Numa escalada sem precedentes de insultos às normas de convívio democrático, aos fatos históricos, às evidências científicas e aos direitos humanos, o presidente Jair Bolsonaro (PSL) aguçou nos últimos dias as tensões e incertezas em torno de sua administração.

Se no início de mandato declarações e medidas estapafúrdias ainda podiam, com boa vontade, ser vistas como tentativa de satisfazer o eleitorado mais fiel e ideológico, o que se verifica agora é um padrão de atitudes que ofendem o Estado de Direito, reforçam preconceitos e aprofundam as divisões políticas.

Além de expor o despreparo do chefe do Executivo para desempenhar suas funções num quadro de coexistência com as diferenças, a insistência na agressão e na boçalidade revela uma personalidade sombria que parece se reconhecer, com júbilo, nas trevas dos porões da ditadura militar.

As insinuações sórdidas acerca do pai do presidente da OAB, Felipe Santa Cruz —morto, segundo as investigações, sob a guarda do poder autoritário—, são um exemplo da pequenez e da leviandade a que pode chegar o presidente.

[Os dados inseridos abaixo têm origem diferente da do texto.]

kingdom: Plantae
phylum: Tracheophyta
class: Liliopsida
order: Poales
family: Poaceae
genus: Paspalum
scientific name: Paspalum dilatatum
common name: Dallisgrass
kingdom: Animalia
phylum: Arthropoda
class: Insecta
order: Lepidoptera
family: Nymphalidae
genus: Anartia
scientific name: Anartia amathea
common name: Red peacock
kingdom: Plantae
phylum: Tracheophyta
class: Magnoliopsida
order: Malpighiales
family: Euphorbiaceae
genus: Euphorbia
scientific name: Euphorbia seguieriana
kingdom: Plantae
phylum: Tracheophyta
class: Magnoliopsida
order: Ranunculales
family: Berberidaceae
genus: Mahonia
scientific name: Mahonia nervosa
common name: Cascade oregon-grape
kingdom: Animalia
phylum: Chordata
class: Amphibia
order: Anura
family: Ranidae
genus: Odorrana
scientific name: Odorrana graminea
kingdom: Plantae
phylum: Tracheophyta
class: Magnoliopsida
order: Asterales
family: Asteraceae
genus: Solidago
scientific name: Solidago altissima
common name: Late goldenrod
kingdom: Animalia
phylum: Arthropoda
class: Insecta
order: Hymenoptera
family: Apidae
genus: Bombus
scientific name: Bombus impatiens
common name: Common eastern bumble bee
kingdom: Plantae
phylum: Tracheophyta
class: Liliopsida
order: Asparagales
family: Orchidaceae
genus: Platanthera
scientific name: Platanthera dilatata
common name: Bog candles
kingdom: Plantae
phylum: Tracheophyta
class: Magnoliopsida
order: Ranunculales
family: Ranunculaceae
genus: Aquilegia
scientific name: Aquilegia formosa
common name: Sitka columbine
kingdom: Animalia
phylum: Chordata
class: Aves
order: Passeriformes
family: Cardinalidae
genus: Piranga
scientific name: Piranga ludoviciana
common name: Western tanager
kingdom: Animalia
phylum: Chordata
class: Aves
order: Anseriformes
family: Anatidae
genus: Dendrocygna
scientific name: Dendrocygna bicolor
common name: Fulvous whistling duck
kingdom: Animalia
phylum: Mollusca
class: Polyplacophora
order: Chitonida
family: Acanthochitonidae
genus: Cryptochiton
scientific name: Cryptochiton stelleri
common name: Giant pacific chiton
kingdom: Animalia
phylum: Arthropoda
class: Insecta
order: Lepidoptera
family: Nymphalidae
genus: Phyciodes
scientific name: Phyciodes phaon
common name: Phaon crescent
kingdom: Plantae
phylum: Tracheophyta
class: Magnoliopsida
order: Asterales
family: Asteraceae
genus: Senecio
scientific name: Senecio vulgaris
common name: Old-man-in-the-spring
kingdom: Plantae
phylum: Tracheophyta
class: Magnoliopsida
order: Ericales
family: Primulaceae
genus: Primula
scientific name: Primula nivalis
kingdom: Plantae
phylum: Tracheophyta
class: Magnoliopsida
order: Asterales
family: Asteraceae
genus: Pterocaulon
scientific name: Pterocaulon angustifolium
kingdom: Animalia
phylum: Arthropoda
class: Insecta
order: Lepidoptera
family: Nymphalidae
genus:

Não espanta, aliás, que tenha classificado como “balela” documentos oficiais sobre abusos cometidos pelo regime. Já eram, afinal, conhecidos seus elogios ao torturador Carlos Alberto Brilhante Ustra, bem como suas simpatias pelas violações praticadas no submundo dos órgãos de repressão.

Enganou-se, infelizmente, quem esperou que a condição de presidente da República levaria o ex-deputado nanico a moderar o discurso e buscar alguma conciliação.

Pelo contrário, são os traços intolerantes e obscurantistas do mandatário que saltam aos olhos nos ataques e afirmações falsas dirigidos aos jornalistas Miriam Leitão e Glenn Greenwald, nas imposturas acerca do desmatamento da Amazônia, nas ameaças de censura ao cinema, no tratamento injurioso aos nordestinos e no desdém pelo massacre de presos no Pará.

Talvez transtornado com as críticas à indicação vexatória de um filho à embaixada em Washington, ou com as investigações que envolvem outro, Bolsonaro aprofunda a estratégia populista e acentua a retórica de confrontação.

Com índices de aprovação aquém dos obtidos por seus antecessores em igual período do mandato, o presidente desperta crescente apreensão quanto a seu desempenho nos anos vindouros.

Para alguns analistas, os destemperos verbais já começam a fornecer munição para um eventual enquadramento em crime de responsabilidade, por procedimentos incompatíveis com a dignidade, a honra e o decoro do cargo.

Não se vê nenhum movimento nesse sentido, e a perspectiva de reforma da Previdência dá fôlego ao governo. Entretanto a recente espiral de infâmias não poderá se perpetuar sem consequências.